One common type of fraud involves the use of credit cards as the form of tender to obtain goods or services and typically originates with the theft of the actual credit card or the account number. But credit card fraud detection is difficult. If a credit card or number is stolen, the cardholder may not become aware until receiving a billing statement several weeks later that the incident occurred.
Most businesses use a third party to process their credit card transactions when a purchase is being made. The processing company will process the date during a transaction and will provide an approval for the purchase. This is done electronically and is processed in a matter of seconds. If a stolen credit card is used, the merchant is generally not liable, providing they took the appropriate steps at the time of the transaction.
Employees should be taught the signs of customer who uses a stolen credit card. Credit card fraud detection signs may include:
- A customer making purchases of multiple and/or expensive items (laptops, stereos, video games)
- Purchases being made at closing time, and the customer is attempting to rush the sale
- A customer who cannot produce identification matching the name of the card holder
- Random purchases with little regard to price of the items
- A card that swipes, but the name on the card doesn’t match the name that was printed on the receipt
The liability for fraudulent credit card transaction increases when the information on a credit card is manually entered as opposed to being swiped through the point-of-sale system. A manually entered credit card could indicate that the employee accepting the credit card may have entered the credit card number without the credit card being present. Close attention should be paid to these types of transactions.
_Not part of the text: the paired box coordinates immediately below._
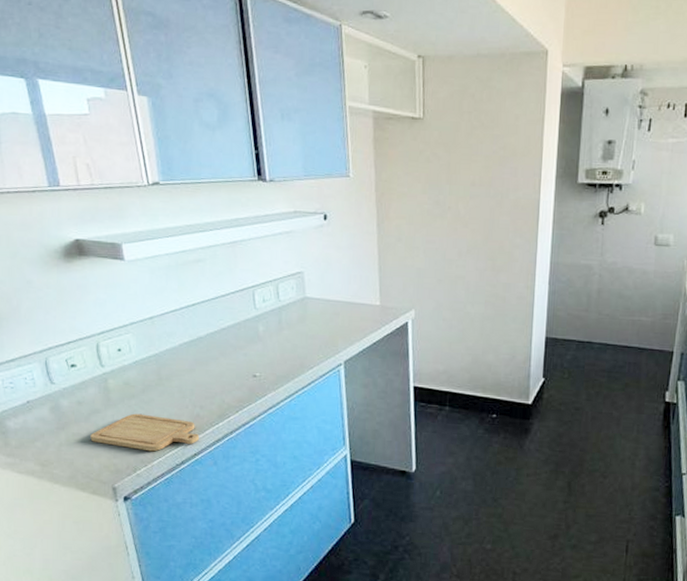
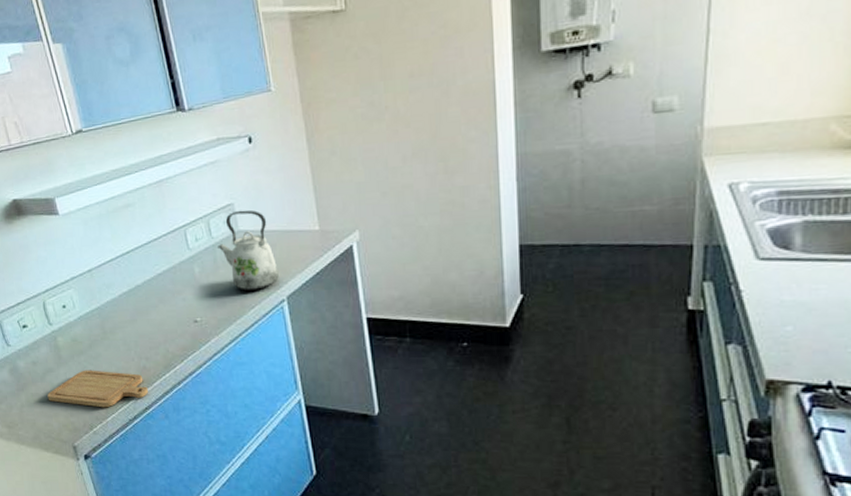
kettle: none [284,279,339,353] -> present [218,210,279,291]

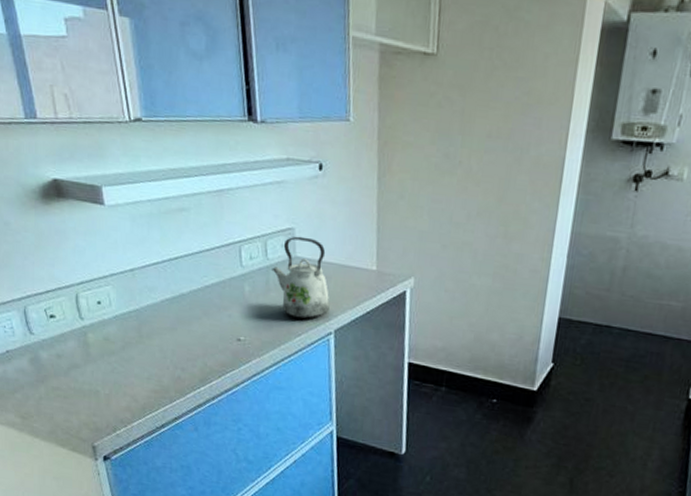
chopping board: present [47,370,149,408] -> none [70,371,181,413]

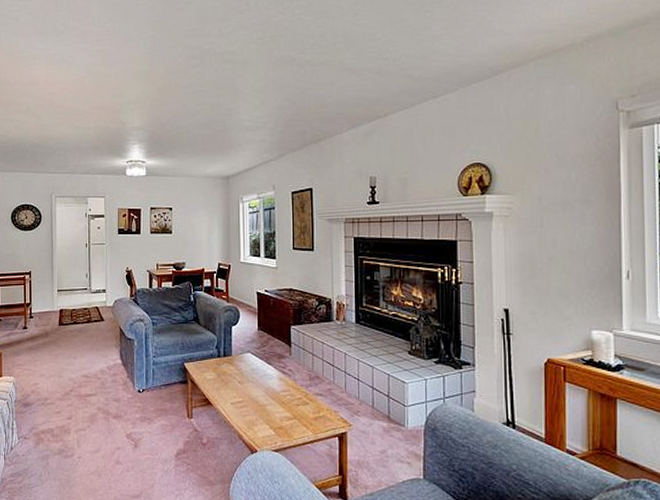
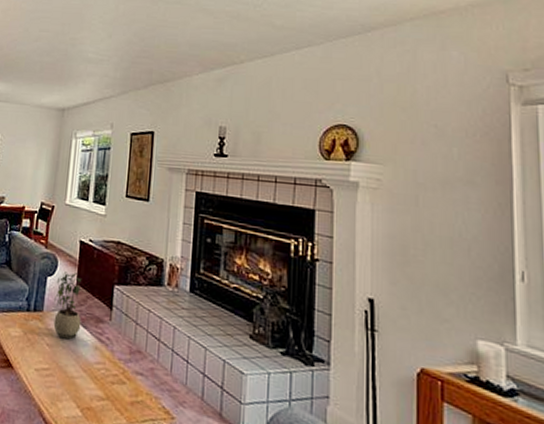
potted plant: none [240,320,266,376] -> present [53,271,82,340]

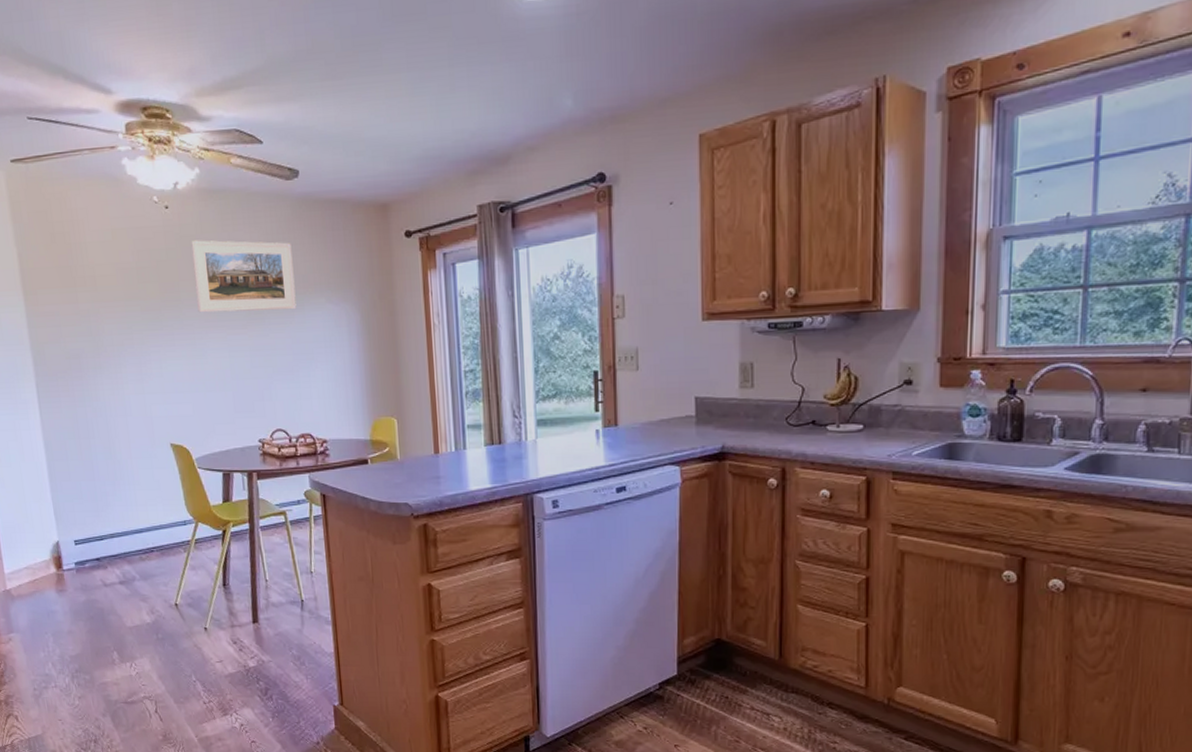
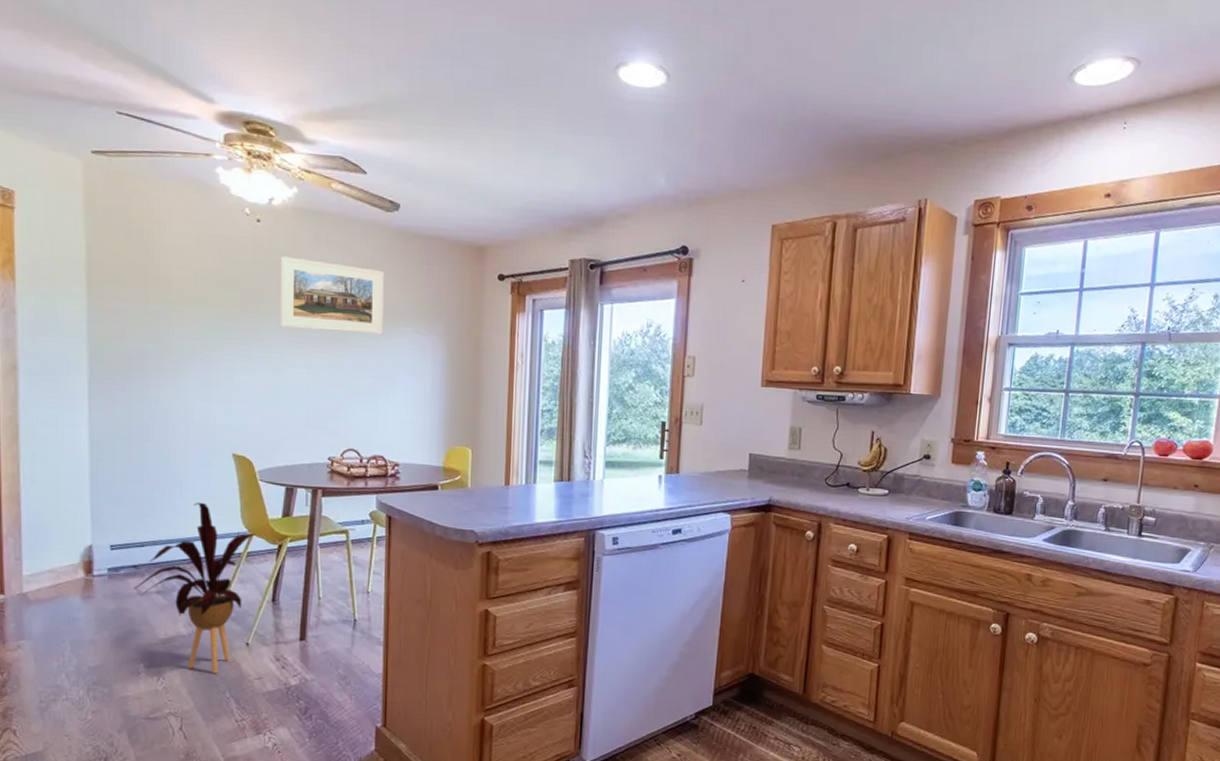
house plant: none [99,493,201,658] -> present [134,502,255,674]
Internal Retail Fraud Incidents
Another common type of fraud occurs when a dishonest employee copies the credit card number from a legitimate transaction and later uses the same credit card number to make a purchase. This type of incident may involve the use of portable devices (skimmers) that read and record the credit card information for later use (often referred to as skimming).
The following examples may provide warning signs of potential credit card fraud involving employees:
- Manually entered credit cards.
- A chargeback dispute where the credit card was manually entered. It should be determined if this card was used on a previous transaction, was swiped and the charge not disputed by the customer. (Attention should be paid to the cashier who was involved in the original sale.)
- Customer complaints that they were not given their credit card back.
- Customer complaints that the last legitimate transaction they made before their card was stolen or fraudulently used, was at your establishment.
While the use of counterfeit credit cards is not new, the use of these cards has exploded in recent years as hackers steal millions of records from major retailers, and rings of thieves develop new ways to capture information. Major data breaches, like the Equifax hack last year, have been a prime source of stolen information. This has become part of a growing black market that connects sophisticated hackers to identity thieves making hundreds of fake cards to withdraw cash or buy goods.
In other instances, devices are inserted into ATM slots and other card readers (for example, gas station pumps) to copy the numbers and financial codes contained in the magnetic strips. The crooks then retrieve the devices or, using Wi-Fi, draw information from them into a laptop or other device. Encoders are used to transfer that information onto newly created cards.
The introduction of EMV chip cards (also known as chip-and-PIN cards) in late 2015 offered some solutions to the problem. Cards now come with an embedded security microchip in addition to the usual magnetic stripe. To make a purchase, the cardholder inserts the card into a chip reader slot in the payment device.
This improves security for two reasons. One, it eliminates the risk of the card’s magnetic stripe being skimmed and stolen. Two, the data encrypted on the chip is nearly impossible to replicate, as it is constantly changing.
EMV cards don’t yet provide complete protection against fraud, however. In Europe, customers input a PIN (similar to using a debit card) to authorize a transaction with an EMV card. Entering a customizable, secret PIN adds an additional layer of security to the transaction.
But in the United States, many merchants and banks have elected to bypass the PIN requirement in favor of a chip-and-signature transaction method. The reason? They’re afraid consumers won’t take well to too much change at once. A card that doesn’t require a PIN can conceivably be stolen and used elsewhere.